The blog started by dipping. It had just been reading Julian Barnes’s The Noise of Time, a novella about Shostakovich. It is a book full of empathy and places the reader in the composer’s mind and milieu to explain what he did and when. It also, implicitly, raises the question all those who are self-righteous about what others did in the past should be made to answer: what would you have done? Going to the entry on the composer in Barry’s book was to encounter the same empathy combined with acute understanding of the music.
Similarly Julian Burnside, when launching the book, pondered why Barry hadn’t mentioned that the people working on the original King James Bible read sections aloud to see how it sounded. The reason is probably that Barry knew that the latest scholarship suggests that this story is not correct and that manuscript versions were circulated and annotated comments were sent back. Barry also points out the influence of Wycliffe, Luther and Erasmus (it is by the way the 500th anniversary of his Greek New Testament this year) and most importantly the martyr Tyndale – whose work provided the bulk of what we now think of as the KJV. Tyndale could be said to the victim of many enemies but was primarily a victim of that notorious persecutor and torturer, Sir Thomas More.
Barry provides a reference to the best Tyndale biography, by David Daniell, just as he provides many other references (including details of translations where necessary) to works he cites and outstanding performances of the music he loves and recommends.

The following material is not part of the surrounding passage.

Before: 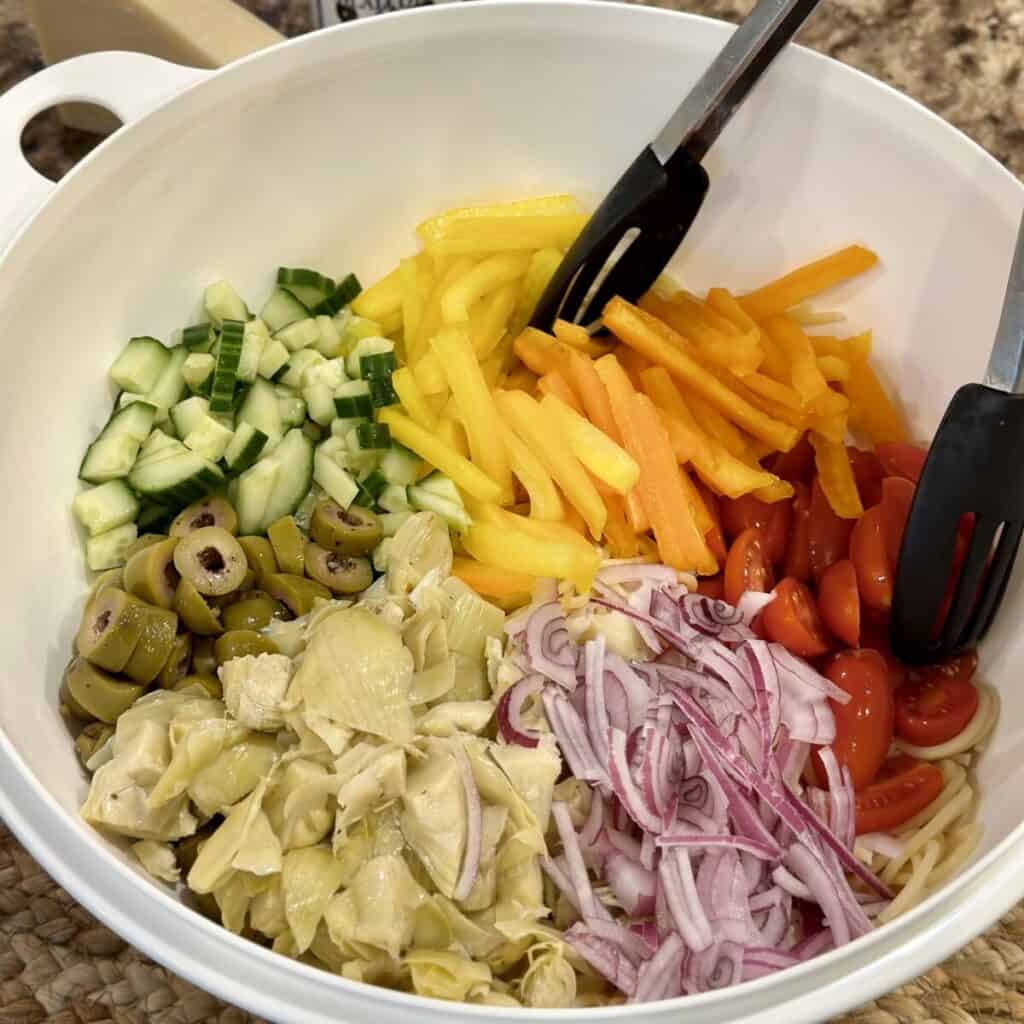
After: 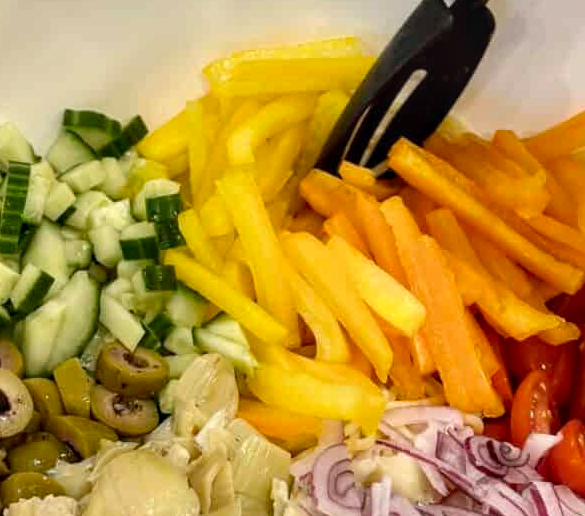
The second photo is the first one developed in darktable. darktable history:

There is much to enjoy in this book with introductions to important writers some may not be familiar with – Margery Kempe, Musil, Zamyatin – and perceptive readings of everyone from Homer and Virgil to Shakespeare and Cervantes and on to Flaubert and White.
It also contains one of the few sporting jokes Barry may have ever made – comparing Cervantes’ invention of a new literary form to a cultural hole-in-one – even if it is bit inaccurate in terms of frequency. The blog also thought he may have detected a slight error in the John Cage entry but decided it must be wrong.
But the book also raises another question. With Gough sadly departed Barry Jones may have visited more UNESCO World Heritage Sites than any other Australian. A next book – featuring his travels and the cultural contexts – would be another guide to life; a reason for thinking about new travel prospects; and, a map which would be a perfect guide to where you should go.